### READING PASSAGE
====

This is related to the second of the things requested by Jesper, which was encapsulation. Encapsulation is a tool to use when designing software. It’s a bit abstract, and I don’t think people always agree on what it means. To me, encapsulation is part of the bigger term modularisation, which doesn’t immediately help because it’s another abstract design tool that people don’t always agree on. I think that understanding modularisation first will help with understanding encapsulation, so I’ll get to encapsulation in a later article.
I think that modularisation is chopping a big lump of code into smaller parts or modules, and encapsulation is a property that the parts might or might not have once you’ve created them.
Introducing coupling and cohesion
It’s important to get the boundaries between modules in the right place, even though this is often hard and also a controversial area because people can disagree on how far to go and the approach to take. One approach is volatility-based decomposition, which ends up with code split into things like managers, engines, resource access layers etc. At a lower level there is the Roles, Responsibilities and Collaborators approach.
In this article I won’t go into how to draw boundaries in the right place, but instead describe a tool that will help you to check if boundaries are in the right place once you’ve drawn them. The tool is the pair of terms coupling and cohesion. Coupling is about the strength or closeness of the relationship between one module and other modules, and cohesion is about the strength or closeness of the relationships between the things inside one module.
Ideally you want high cohesion within modules and low or loose coupling between modules. If you had low cohesion within a module, that suggests a module is two or more modules that each would have more cohesion, or it’s just a Miscellaneous module where stuff has been dumped that doesn’t seem to belong anywhere else. If you had high coupling between modules, that suggests that they’re really one module.
Note that neither of these statements is always true – I used the word “suggests” on purpose both times. Software is a branch of engineering in that it tries to reconcile competing constraints, and the constraints and the precise balance between them will vary from one system to the next. So I’m wary of Grand Pronouncements about How Things Must Always Be Done. Instead, I find it more useful to build an assorted collection of tools and know which to pick for which job.
The benefits of low coupling and high cohesion
You might, understandably, say: So what? Why do I want one number (coupling) to be small and another number (cohesion) to be big? Why does it matter if the boundaries between modules are drawn in the wrong place?
The first, and to me most important, reason is understandability i.e. a benefit to the humans who work on the system, rather than a benefit directly to the system’s behaviour. I don’t store lots of lines of code in my head – my brain is simply too small to hold more than the few lines I’ve recently seen. Nor do I store lots of individual requirements in my brain – again, there are too many of them. Instead, I store concepts and modules, because they’re important and there are fewer of them.

====

### DATA EXTRACT
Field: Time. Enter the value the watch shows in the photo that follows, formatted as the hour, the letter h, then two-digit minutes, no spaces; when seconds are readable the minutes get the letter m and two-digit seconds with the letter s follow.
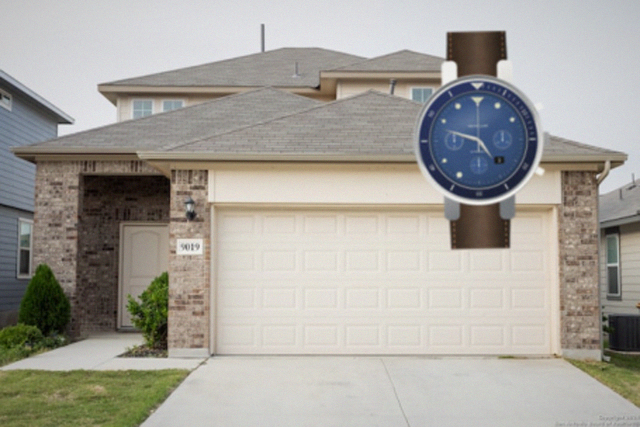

====

### YOUR GOAL
In the passage on coupling and cohesion, what does the writer keep in mind instead of lines of code or individual requirements?

### WRITTEN ANSWER
Concepts and modules.